**Work task**. Repeat every record below exactly, but leave out any pictures.

Dataset records
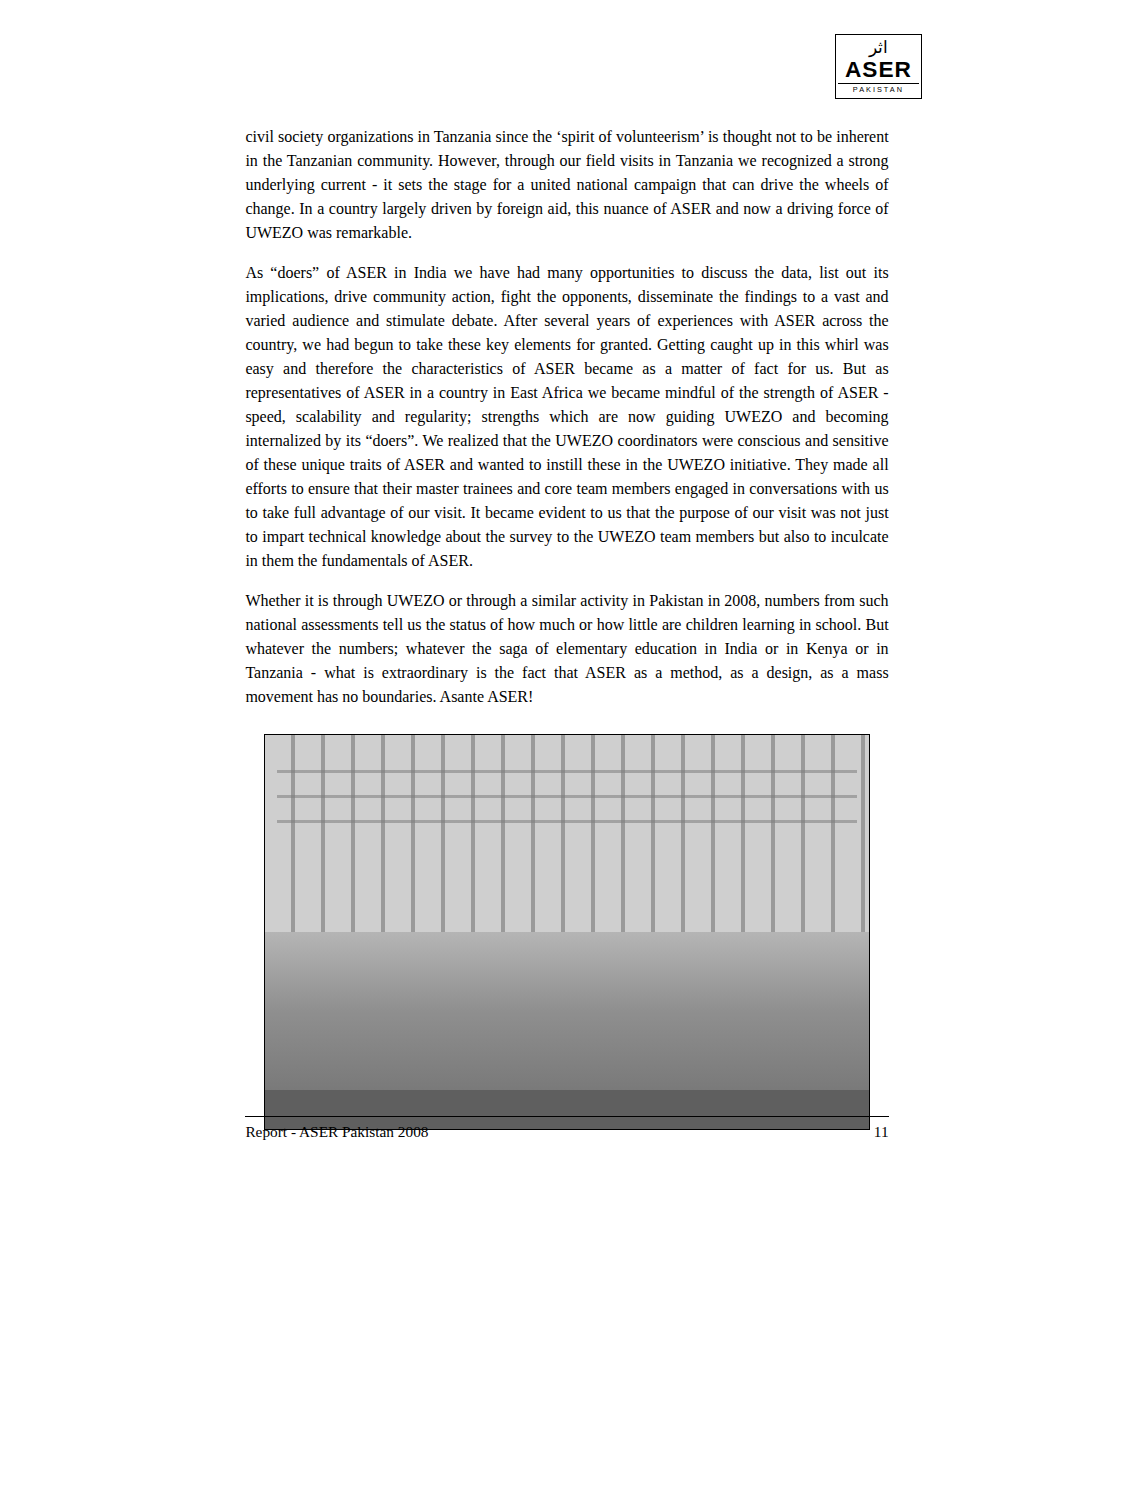اثر
ASER
PAKISTAN
civil society organizations in Tanzania since the ‘spirit of volunteerism’ is thought not to be inherent in the Tanzanian community. However, through our field visits in Tanzania we recognized a strong underlying current - it sets the stage for a united national campaign that can drive the wheels of change. In a country largely driven by foreign aid, this nuance of ASER and now a driving force of UWEZO was remarkable.
As “doers” of ASER in India we have had many opportunities to discuss the data, list out its implications, drive community action, fight the opponents, disseminate the findings to a vast and varied audience and stimulate debate. After several years of experiences with ASER across the country, we had begun to take these key elements for granted. Getting caught up in this whirl was easy and therefore the characteristics of ASER became as a matter of fact for us. But as representatives of ASER in a country in East Africa we became mindful of the strength of ASER - speed, scalability and regularity; strengths which are now guiding UWEZO and becoming internalized by its “doers”. We realized that the UWEZO coordinators were conscious and sensitive of these unique traits of ASER and wanted to instill these in the UWEZO initiative. They made all efforts to ensure that their master trainees and core team members engaged in conversations with us to take full advantage of our visit. It became evident to us that the purpose of our visit was not just to impart technical knowledge about the survey to the UWEZO team members but also to inculcate in them the fundamentals of ASER.
Whether it is through UWEZO or through a similar activity in Pakistan in 2008, numbers from such national assessments tell us the status of how much or how little are children learning in school. But whatever the numbers; whatever the saga of elementary education in India or in Kenya or in Tanzania - what is extraordinary is the fact that ASER as a method, as a design, as a mass movement has no boundaries. Asante ASER!
Report - ASER Pakistan 2008 11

**Task solution**.
اثر
ASER
PAKISTAN
civil society organizations in Tanzania since the ‘spirit of volunteerism’ is thought not to be inherent in the Tanzanian community. However, through our field visits in Tanzania we recognized a strong underlying current - it sets the stage for a united national campaign that can drive the wheels of change. In a country largely driven by foreign aid, this nuance of ASER and now a driving force of UWEZO was remarkable.
As “doers” of ASER in India we have had many opportunities to discuss the data, list out its implications, drive community action, fight the opponents, disseminate the findings to a vast and varied audience and stimulate debate. After several years of experiences with ASER across the country, we had begun to take these key elements for granted. Getting caught up in this whirl was easy and therefore the characteristics of ASER became as a matter of fact for us. But as representatives of ASER in a country in East Africa we became mindful of the strength of ASER - speed, scalability and regularity; strengths which are now guiding UWEZO and becoming internalized by its “doers”. We realized that the UWEZO coordinators were conscious and sensitive of these unique traits of ASER and wanted to instill these in the UWEZO initiative. They made all efforts to ensure that their master trainees and core team members engaged in conversations with us to take full advantage of our visit. It became evident to us that the purpose of our visit was not just to impart technical knowledge about the survey to the UWEZO team members but also to inculcate in them the fundamentals of ASER.
Whether it is through UWEZO or through a similar activity in Pakistan in 2008, numbers from such national assessments tell us the status of how much or how little are children learning in school. But whatever the numbers; whatever the saga of elementary education in India or in Kenya or in Tanzania - what is extraordinary is the fact that ASER as a method, as a design, as a mass movement has no boundaries. Asante ASER!
Report - ASER Pakistan 2008 11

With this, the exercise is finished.